**Source passage**
§ §

This isn't a bad analysis—it's well worth remembering that hard cases test the internal tensions of every principled position. And Fish constructs parallel cases against unwavering champions of the First Amendment: In the end, they must silence those who would silence them. And against stalwart defenders of academic freedom: In the end, they must oppress those who would oppress them.

But he pushes the argument too far—and here he is betrayed by his anti-foundationalist theory. From the nifty though slight observation that a little hypocrisy is, from a practical standpoint, inevitable, or that perfect consistency is, from a moral standpoint, untenable, Fish derives the sort of utter non sequitur that makes literary theorists objects of derision among trained logicians. Namely, he argues that the quest to be guided by uniform principles is idiosyncratic to liberal Enlightenment and thus a politically freighted enterprise.

This is simply silly—beginning with Fish's use of the word political. "The game of neutral principles," he declares, "is really a political game." And again: "Liberal neutrality does political work so well because it has managed to assume the mantle of being above politics." And he titles the first section of his book "Politics All The Way Down"—by which he means that reason itself is a political tool.

The problem with such pronouncements is that if all world views are "political," then the word becomes meaningless. Logicians know this as the law of connotation and denotation: the more broadly a term is applied, the less it actually signifies. If I say "All men are poets," then the predicate in "Keats is a poet" adds nothing to the subject "Keats." (We notice this phenomenon nowadays in charges of racism; the charge is made so often it is no longer clear what it means.) If, as Fish wants to argue, all world views are political, then the attribute "political" simply becomes implicit in the concept of a worldview.

What Fish is trying to say, however, is that all world views are equally arbitrary—that is, no particular perspective bears a closer resemblance to objective reality than any other. Furthermore, people adopt their perspectives based ultimately on their self-interest. How we look at the world, in essence, is conditioned less by the way the world actually is than by the way we want it to be. Attempts to justify one perspective and denigrate another are always made from within the conceptual framework of the perspective being justified—thus the enterprise is inescapably "political."

None of which inhibits Fish himself from privileging his own perspective. He argues in favor of affirmative action by citing "the undoubted facts" of systematic discrimination. And he thereafter rejects the notorious argument made in Richard Hernnstein's and Charles Murray's 1994 book The Bell Curve that (in Fish's summary) "blacks occupy inferior social and economic positions because they are naturally inferior" on the grounds that there exists "an overwhelming scientific consensus that the concept of race has no biological foundation." By invoking a scientific perspective to reject a conclusion he does not want to entertain, Fish privileges reason over faith. But isn't this hypocritical?

Exactly! Fish would respond.

Despite his own practice, therefore—and hence invincibly—he is still willing to insist that there is no epistemological distinction to be drawn between a system rooted in principles of reason or revealed faith. "Rational deliberation," he declares, is itself an orthodoxy, "and the faith…is that through rational deliberation we shall arrive at the truth."

§ §

Stored data entries
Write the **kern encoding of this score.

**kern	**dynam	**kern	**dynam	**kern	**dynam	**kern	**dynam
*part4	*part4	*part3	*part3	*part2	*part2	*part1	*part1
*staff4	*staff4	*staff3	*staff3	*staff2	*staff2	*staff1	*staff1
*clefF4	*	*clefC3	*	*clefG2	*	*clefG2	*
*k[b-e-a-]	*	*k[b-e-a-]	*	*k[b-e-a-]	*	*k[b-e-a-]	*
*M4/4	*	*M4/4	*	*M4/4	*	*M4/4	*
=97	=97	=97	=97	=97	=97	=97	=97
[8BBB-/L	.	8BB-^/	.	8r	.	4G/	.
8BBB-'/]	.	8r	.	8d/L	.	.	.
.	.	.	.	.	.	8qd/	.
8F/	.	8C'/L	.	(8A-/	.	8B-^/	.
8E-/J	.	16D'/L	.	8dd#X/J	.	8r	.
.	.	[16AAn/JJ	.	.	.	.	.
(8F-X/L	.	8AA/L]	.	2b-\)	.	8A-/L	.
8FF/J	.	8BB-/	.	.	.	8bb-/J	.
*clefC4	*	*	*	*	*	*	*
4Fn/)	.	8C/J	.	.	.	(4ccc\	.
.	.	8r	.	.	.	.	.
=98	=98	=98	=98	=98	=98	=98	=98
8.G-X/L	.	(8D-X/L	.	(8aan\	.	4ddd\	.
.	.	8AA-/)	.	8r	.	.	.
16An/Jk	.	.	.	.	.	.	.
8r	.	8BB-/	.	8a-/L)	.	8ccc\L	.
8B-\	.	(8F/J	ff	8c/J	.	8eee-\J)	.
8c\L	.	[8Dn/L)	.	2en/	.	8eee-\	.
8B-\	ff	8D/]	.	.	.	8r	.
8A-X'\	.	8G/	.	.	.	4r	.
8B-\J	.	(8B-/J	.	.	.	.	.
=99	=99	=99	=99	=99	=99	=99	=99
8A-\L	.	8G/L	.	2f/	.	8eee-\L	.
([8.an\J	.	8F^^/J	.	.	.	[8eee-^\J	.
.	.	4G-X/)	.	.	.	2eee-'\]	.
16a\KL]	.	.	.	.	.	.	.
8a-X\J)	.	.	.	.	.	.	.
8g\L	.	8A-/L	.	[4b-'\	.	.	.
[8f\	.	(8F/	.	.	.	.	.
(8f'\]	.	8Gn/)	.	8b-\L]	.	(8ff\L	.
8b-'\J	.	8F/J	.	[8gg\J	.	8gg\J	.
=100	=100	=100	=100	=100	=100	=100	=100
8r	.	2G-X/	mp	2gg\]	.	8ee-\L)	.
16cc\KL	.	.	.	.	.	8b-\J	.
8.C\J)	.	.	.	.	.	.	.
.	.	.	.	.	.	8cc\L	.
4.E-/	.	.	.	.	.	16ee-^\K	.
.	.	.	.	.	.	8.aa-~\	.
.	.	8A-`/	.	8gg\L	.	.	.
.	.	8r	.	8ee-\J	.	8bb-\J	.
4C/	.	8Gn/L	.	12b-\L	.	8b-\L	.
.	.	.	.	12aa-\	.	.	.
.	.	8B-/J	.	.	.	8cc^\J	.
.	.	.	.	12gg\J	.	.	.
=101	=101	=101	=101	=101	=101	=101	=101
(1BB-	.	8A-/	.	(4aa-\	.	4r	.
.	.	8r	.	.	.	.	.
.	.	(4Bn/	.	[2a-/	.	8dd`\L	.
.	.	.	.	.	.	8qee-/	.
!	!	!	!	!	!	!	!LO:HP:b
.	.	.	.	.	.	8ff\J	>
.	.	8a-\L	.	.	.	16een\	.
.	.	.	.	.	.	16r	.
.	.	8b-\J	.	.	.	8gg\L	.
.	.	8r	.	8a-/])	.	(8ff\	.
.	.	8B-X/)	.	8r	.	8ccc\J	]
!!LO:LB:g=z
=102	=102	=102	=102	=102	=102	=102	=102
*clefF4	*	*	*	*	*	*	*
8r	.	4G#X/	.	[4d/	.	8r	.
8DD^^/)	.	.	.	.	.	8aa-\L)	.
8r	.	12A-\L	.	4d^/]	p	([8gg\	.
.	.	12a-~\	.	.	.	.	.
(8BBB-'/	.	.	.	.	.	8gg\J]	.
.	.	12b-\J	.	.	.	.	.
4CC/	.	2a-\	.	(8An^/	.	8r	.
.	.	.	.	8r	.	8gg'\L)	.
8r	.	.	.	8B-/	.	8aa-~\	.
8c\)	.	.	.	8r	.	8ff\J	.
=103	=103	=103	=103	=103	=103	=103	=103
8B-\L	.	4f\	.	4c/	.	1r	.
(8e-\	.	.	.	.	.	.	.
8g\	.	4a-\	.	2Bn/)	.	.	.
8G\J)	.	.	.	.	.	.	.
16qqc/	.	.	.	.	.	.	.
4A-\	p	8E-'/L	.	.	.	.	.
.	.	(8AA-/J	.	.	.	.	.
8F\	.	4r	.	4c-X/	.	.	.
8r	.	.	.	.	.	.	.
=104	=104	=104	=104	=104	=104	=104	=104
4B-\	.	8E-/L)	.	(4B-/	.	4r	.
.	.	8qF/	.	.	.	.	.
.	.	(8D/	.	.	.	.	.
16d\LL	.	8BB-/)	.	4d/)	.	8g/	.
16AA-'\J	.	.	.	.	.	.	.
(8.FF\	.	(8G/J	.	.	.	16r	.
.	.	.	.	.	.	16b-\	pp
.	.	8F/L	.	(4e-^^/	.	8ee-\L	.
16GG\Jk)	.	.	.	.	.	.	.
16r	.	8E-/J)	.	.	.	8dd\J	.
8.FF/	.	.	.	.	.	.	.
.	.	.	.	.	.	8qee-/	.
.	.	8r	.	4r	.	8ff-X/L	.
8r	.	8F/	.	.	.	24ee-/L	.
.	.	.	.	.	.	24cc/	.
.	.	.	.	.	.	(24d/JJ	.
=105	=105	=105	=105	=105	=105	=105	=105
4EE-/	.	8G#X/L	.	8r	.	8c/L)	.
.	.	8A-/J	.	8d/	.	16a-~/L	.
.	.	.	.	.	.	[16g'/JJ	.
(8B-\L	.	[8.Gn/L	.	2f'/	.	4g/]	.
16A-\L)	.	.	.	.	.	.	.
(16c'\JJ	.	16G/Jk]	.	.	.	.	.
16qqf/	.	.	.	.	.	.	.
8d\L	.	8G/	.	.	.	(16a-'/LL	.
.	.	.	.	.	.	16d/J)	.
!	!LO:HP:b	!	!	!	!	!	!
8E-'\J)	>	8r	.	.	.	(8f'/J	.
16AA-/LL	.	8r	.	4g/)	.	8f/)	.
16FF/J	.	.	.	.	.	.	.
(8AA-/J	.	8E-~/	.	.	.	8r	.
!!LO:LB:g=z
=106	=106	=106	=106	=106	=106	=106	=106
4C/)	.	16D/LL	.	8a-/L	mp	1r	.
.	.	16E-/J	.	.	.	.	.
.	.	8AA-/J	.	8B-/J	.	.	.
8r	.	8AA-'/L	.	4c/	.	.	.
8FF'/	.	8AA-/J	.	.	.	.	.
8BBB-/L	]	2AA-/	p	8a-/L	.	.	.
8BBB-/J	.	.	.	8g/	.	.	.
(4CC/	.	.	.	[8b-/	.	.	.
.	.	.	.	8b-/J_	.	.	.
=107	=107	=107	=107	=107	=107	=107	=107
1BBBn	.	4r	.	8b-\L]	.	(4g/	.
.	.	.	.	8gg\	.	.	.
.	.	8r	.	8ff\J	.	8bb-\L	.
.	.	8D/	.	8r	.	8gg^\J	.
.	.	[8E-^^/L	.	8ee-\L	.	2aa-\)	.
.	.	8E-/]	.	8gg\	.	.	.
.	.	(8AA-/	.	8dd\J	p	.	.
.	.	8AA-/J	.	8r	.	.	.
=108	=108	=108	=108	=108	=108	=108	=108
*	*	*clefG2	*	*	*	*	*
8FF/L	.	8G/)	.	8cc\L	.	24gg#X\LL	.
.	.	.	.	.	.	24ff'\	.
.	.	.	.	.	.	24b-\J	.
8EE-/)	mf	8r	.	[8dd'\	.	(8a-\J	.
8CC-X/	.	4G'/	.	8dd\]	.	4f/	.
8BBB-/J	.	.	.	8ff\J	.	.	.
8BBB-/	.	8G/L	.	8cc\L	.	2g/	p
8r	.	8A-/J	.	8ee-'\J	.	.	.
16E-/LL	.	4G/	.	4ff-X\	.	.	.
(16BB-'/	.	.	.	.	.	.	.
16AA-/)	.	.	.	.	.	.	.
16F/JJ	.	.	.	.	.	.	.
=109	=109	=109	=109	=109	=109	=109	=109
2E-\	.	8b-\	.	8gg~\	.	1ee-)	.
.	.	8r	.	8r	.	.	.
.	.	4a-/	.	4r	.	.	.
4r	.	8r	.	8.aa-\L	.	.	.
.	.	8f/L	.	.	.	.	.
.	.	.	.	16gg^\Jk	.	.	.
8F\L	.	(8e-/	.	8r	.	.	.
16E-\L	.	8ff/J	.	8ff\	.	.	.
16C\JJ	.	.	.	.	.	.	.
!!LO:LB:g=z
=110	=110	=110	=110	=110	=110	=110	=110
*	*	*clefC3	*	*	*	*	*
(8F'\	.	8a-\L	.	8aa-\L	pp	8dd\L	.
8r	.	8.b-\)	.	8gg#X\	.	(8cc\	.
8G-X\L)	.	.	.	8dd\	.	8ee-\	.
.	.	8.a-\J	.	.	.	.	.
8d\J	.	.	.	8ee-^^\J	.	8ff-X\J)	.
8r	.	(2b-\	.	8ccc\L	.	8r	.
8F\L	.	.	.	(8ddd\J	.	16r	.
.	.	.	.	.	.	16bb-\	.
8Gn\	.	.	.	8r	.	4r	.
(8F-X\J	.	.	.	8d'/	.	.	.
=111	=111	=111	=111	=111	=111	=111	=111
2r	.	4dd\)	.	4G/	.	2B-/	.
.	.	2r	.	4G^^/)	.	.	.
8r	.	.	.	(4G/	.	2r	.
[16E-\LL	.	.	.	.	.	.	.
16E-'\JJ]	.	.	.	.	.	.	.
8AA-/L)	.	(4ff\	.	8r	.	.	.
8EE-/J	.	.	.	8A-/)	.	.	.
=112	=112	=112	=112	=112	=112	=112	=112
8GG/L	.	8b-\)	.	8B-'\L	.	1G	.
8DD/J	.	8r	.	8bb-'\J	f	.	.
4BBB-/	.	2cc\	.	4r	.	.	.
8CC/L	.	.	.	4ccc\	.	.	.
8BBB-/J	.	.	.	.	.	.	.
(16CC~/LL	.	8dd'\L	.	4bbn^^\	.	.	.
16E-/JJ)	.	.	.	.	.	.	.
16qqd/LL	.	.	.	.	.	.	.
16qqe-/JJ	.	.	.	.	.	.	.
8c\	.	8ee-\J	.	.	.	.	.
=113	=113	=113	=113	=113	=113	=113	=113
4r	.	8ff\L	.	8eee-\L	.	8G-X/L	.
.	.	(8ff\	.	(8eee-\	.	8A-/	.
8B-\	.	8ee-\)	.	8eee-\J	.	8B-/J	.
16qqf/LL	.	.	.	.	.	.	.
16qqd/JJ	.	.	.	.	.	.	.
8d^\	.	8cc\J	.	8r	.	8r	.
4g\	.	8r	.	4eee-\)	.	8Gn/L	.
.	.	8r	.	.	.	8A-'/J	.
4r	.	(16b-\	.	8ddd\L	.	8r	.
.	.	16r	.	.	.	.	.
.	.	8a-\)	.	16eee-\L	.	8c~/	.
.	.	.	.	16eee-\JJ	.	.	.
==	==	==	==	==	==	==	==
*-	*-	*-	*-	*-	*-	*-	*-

§ §

**Exercise 1**
Decide whether each statement agrees with the passage about Fish, answering yes or no and quoting the words that settle it: (a) Fish gives the first section of his book the title "Politics All The Way Down." (b) Fish cites a scientific consensus that race has a biological foundation. (c) The Bell Curve came out in 1996.
**Exercise 2**
Please carry the passage about Fish further, starting after its final sentence.
The stored entries are material separate from the passage about Fish.

**Exercise answer 1**
(a) Yes: "he titles the first section of his book "Politics All The Way Down""
(b) No: "an overwhelming scientific consensus that the concept of race has no biological foundation"
(c) No: "Richard Hernnstein's and Charles Murray's 1994 book The Bell Curve"

**Exercise answer 2**
What Fish has failed to notice (and this is the perpetual relativist blindspot) is that the exercise of reason, at least on the level of first principles, is common to every society that has ever existed. Among ancient societies, for example, the eruption of a volcano might be ascribed to the anger of a god; among contemporary societies, it would more likely be ascribed to geothermal forces. Regardless of who is right, the process of rational deliberation is constant. The volcano erupted for a reason; something caused it to happen. That is the law of causality—which is not one way people have of looking at the world but the way they have of looking at the world.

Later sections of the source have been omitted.